[Supplied information — start]

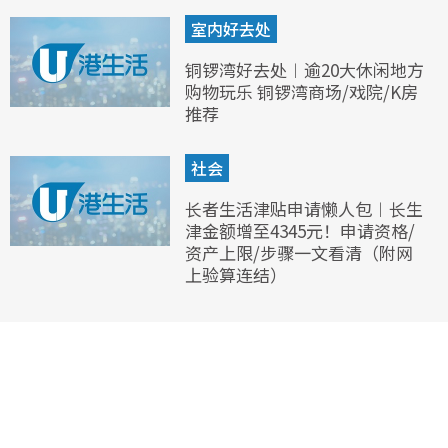
室内好去处
铜锣湾好去处︱逾20大休闲地方
购物玩乐 铜锣湾商场/戏院/K房
推荐
社会
长者生活津贴申请懒人包︱长生
津金额增至4345元！申请资格/
资产上限/步骤一文看清（附网
上验算连结）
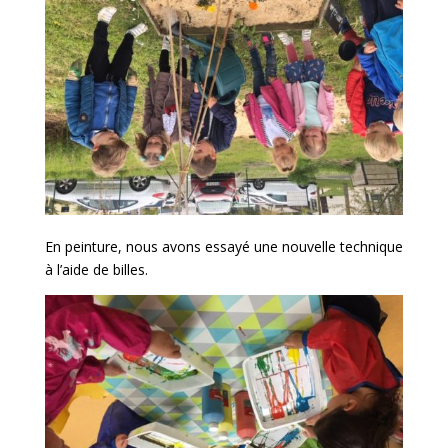
En peinture, nous avons essayé une nouvelle technique
à l’aide de billes.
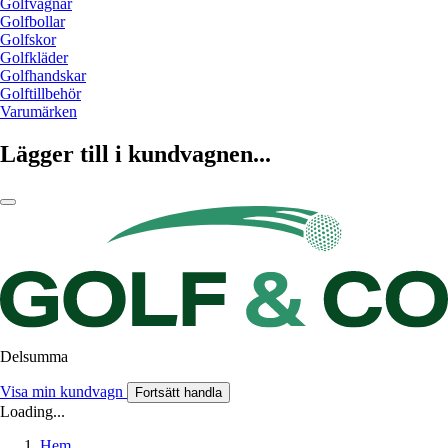
Golfvagnar
Golfbollar
Golfskor
Golfkläder
Golfhandskar
Golftillbehör
Varumärken
Lägger till i kundvagnen...
Delsumma
Visa min kundvagn
Fortsätt handla
Loading...
Hem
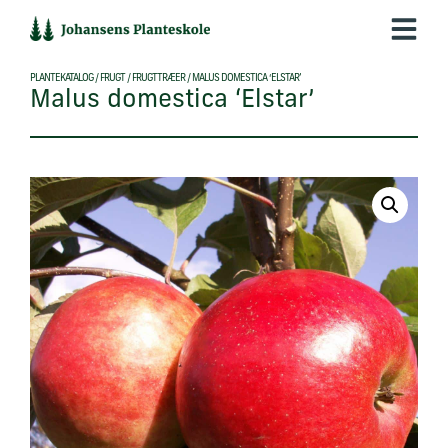
Hop
til
indholdet
PLANTEKATALOG
/
FRUGT
/
FRUGTTRÆER
/
MALUS DOMESTICA ‘ELSTAR’
Malus domestica ‘Elstar’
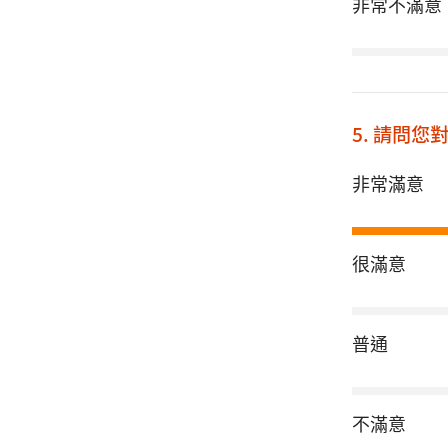
非常不滿意
5. 請問
非常滿意
很滿意
普通
不滿意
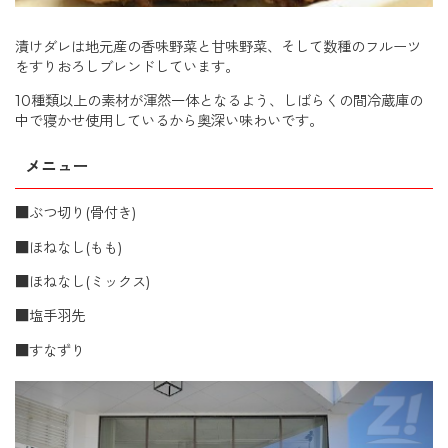
漬けダレは地元産の香味野菜と甘味野菜、そして数種のフルーツ
をすりおろしブレンドしています。
10種類以上の素材が渾然一体となるよう、しばらくの間冷蔵庫の
中で寝かせ使用しているから奥深い味わいです。
メニュー
■ぶつ切り(骨付き)
■ほねなし(もも)
■ほねなし(ミックス)
■塩手羽先
■すなずり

[Supplied information — finish]

(About this task)
Pictures aside, restate the entries word for word.

(Exercise solution)
室内好去处
铜锣湾好去处︱逾20大休闲地方
购物玩乐 铜锣湾商场/戏院/K房
推荐
社会
长者生活津贴申请懒人包︱长生
津金额增至4345元！申请资格/
资产上限/步骤一文看清（附网
上验算连结）
En peinture, nous avons essayé une nouvelle technique
à l’aide de billes.
Golfvagnar
Golfbollar
Golfskor
Golfkläder
Golfhandskar
Golftillbehör
Varumärken
Lägger till i kundvagnen...
Delsumma
Visa min kundvagn
Fortsätt handla
Loading...
Hem
Hop
til
indholdet
PLANTEKATALOG
/
FRUGT
/
FRUGTTRÆER
/
MALUS DOMESTICA ‘ELSTAR’
Malus domestica ‘Elstar’
非常不滿意
5. 請問
非常滿意
很滿意
普通
不滿意
漬けダレは地元産の香味野菜と甘味野菜、そして数種のフルーツ
をすりおろしブレンドしています。
10種類以上の素材が渾然一体となるよう、しばらくの間冷蔵庫の
中で寝かせ使用しているから奥深い味わいです。
メニュー
■ぶつ切り(骨付き)
■ほねなし(もも)
■ほねなし(ミックス)
■塩手羽先
■すなずり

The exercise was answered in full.